A team of scientists from the University of Wisconsin-Madison unveiled a new MDM2 degrader they developed in a paper published in the European Journal of Medicinal Chemistry.
MDM2 (Murine double minute 2) is a key negative regulator of p53 (a powerful tumor suppressor and the most frequently mutated gene in human cancer) that is highly expressed in tumors and plays an important role in the occurrence and development of tumors. Previous studies showed that MDM2 can not only bind to p53 to block its tumor inhibitory transactivation domain, the protein itself is also an E3 ligase that can label p53 to be degraded by proteasomes. Since the wild-type p53 gene is retained in about 50% of human cancers, but the tumor inhibitory function of these p53 is weakened by signal molecules such as MDM2, the researchers hoped that patients carrying wild-type p53 can restore the anti-tumor activity of p53 by developing small molecular inhibitors or degradants to block the interaction between p53 and MDM2.
In August 2019, the team of scientists reported that they had developed an efficient MDM2-PROTAC—WB156 consisting of nutlin derivatives and CRBN ligand lenalidomide. In leukemic cells, WB156 can effectively deplete MDM2, activate wild-type p53, and then induce apoptosis, which, however, can only play a role in a limited number of leukemic cell lines.
To overcome this bottleneck, scientists hypothesized that the fusion of different MDM2 ligands might enable MDM2 degradants to work in a wider range of cancers. In the newly published study, they first used “MDM2 ligand 1” and “MDM2 ligand 2” to prepare ligands for the development of MDM2 degradation agents by four-component Ugi reaction, and then used these ligands as binder of MDM2 to construct active MDM2 degradation agents. After extensive optimization, WB214 has been identified as the most effective antiproliferative drug in various leukemic cell lines.
Surprisingly, mechanism studies have shown that this new WB214 degrader does not activate p53 but induces the degradation of p53, which is completely contrary to the MDM2 degrader WB156 previously reported by the team.
Scientists have conducted a series of experiments to investigate the underlying mechanism behind this effect. The results show that:
- WB214-mediated degradation of MDM2-p53 complex is achieved through ubiquitin-proteasome system.
- p53 is a bystander in the process of MDM2 degradation because it is directly related to MDM2, resulting in “bystander degradation effect”.
- WB214-CRBN complex does not bind to MDM2 at p53 binding site (in contrast, MDM2 ligand 1 or WB13 binds MDM2 at p53 binding site).

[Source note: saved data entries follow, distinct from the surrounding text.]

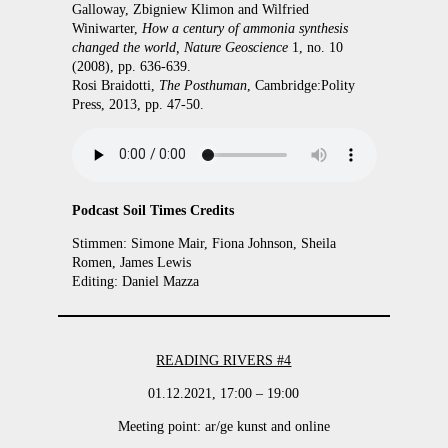
Galloway, Zbigniew Klimon and Wilfried
Winiwarter,
How a century of ammonia synthesis
changed the world, Nature Geoscience
1, no. 10
(2008), pp. 636-639.
Rosi Braidotti,
The Posthuman
, Cambridge:Polity
Press, 2013, pp. 47-50.
Podcast Soil Times Credits
Stimmen: Simone Mair, Fiona Johnson, Sheila
Romen, James Lewis
Editing: Daniel Mazza
READING RIVERS #4
01.12.2021, 17:00 – 19:00
Meeting point: ar/ge kunst and online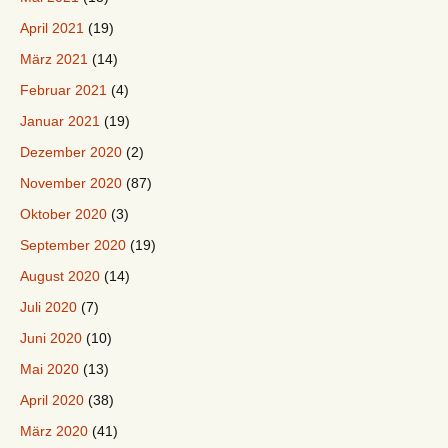
April 2021
(19)
März 2021
(14)
Februar 2021
(4)
Januar 2021
(19)
Dezember 2020
(2)
November 2020
(87)
Oktober 2020
(3)
September 2020
(19)
August 2020
(14)
Juli 2020
(7)
Juni 2020
(10)
Mai 2020
(13)
April 2020
(38)
März 2020
(41)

The researchers further analyzed the formation of ternary complex induced by WB214, and confirmed that WB214 can effectively induce the formation of ternary complex in a dose-dependent manner, and induced stronger CRBN-MDM2 interaction than WB156 and WB214. The data show that, unlike WB156 (real MDM2 PROTAC), WB214 does not degrade MDM2 through the classical PROTAC mechanism. The action mechanism of WB214 is more consistent with that of molecular gel. In other words, WB214 binds to MDM2 simply by interacting with its CRBN. According to the authors, this is the first time that MDM2 can be used as a neo-substrate for CRBN.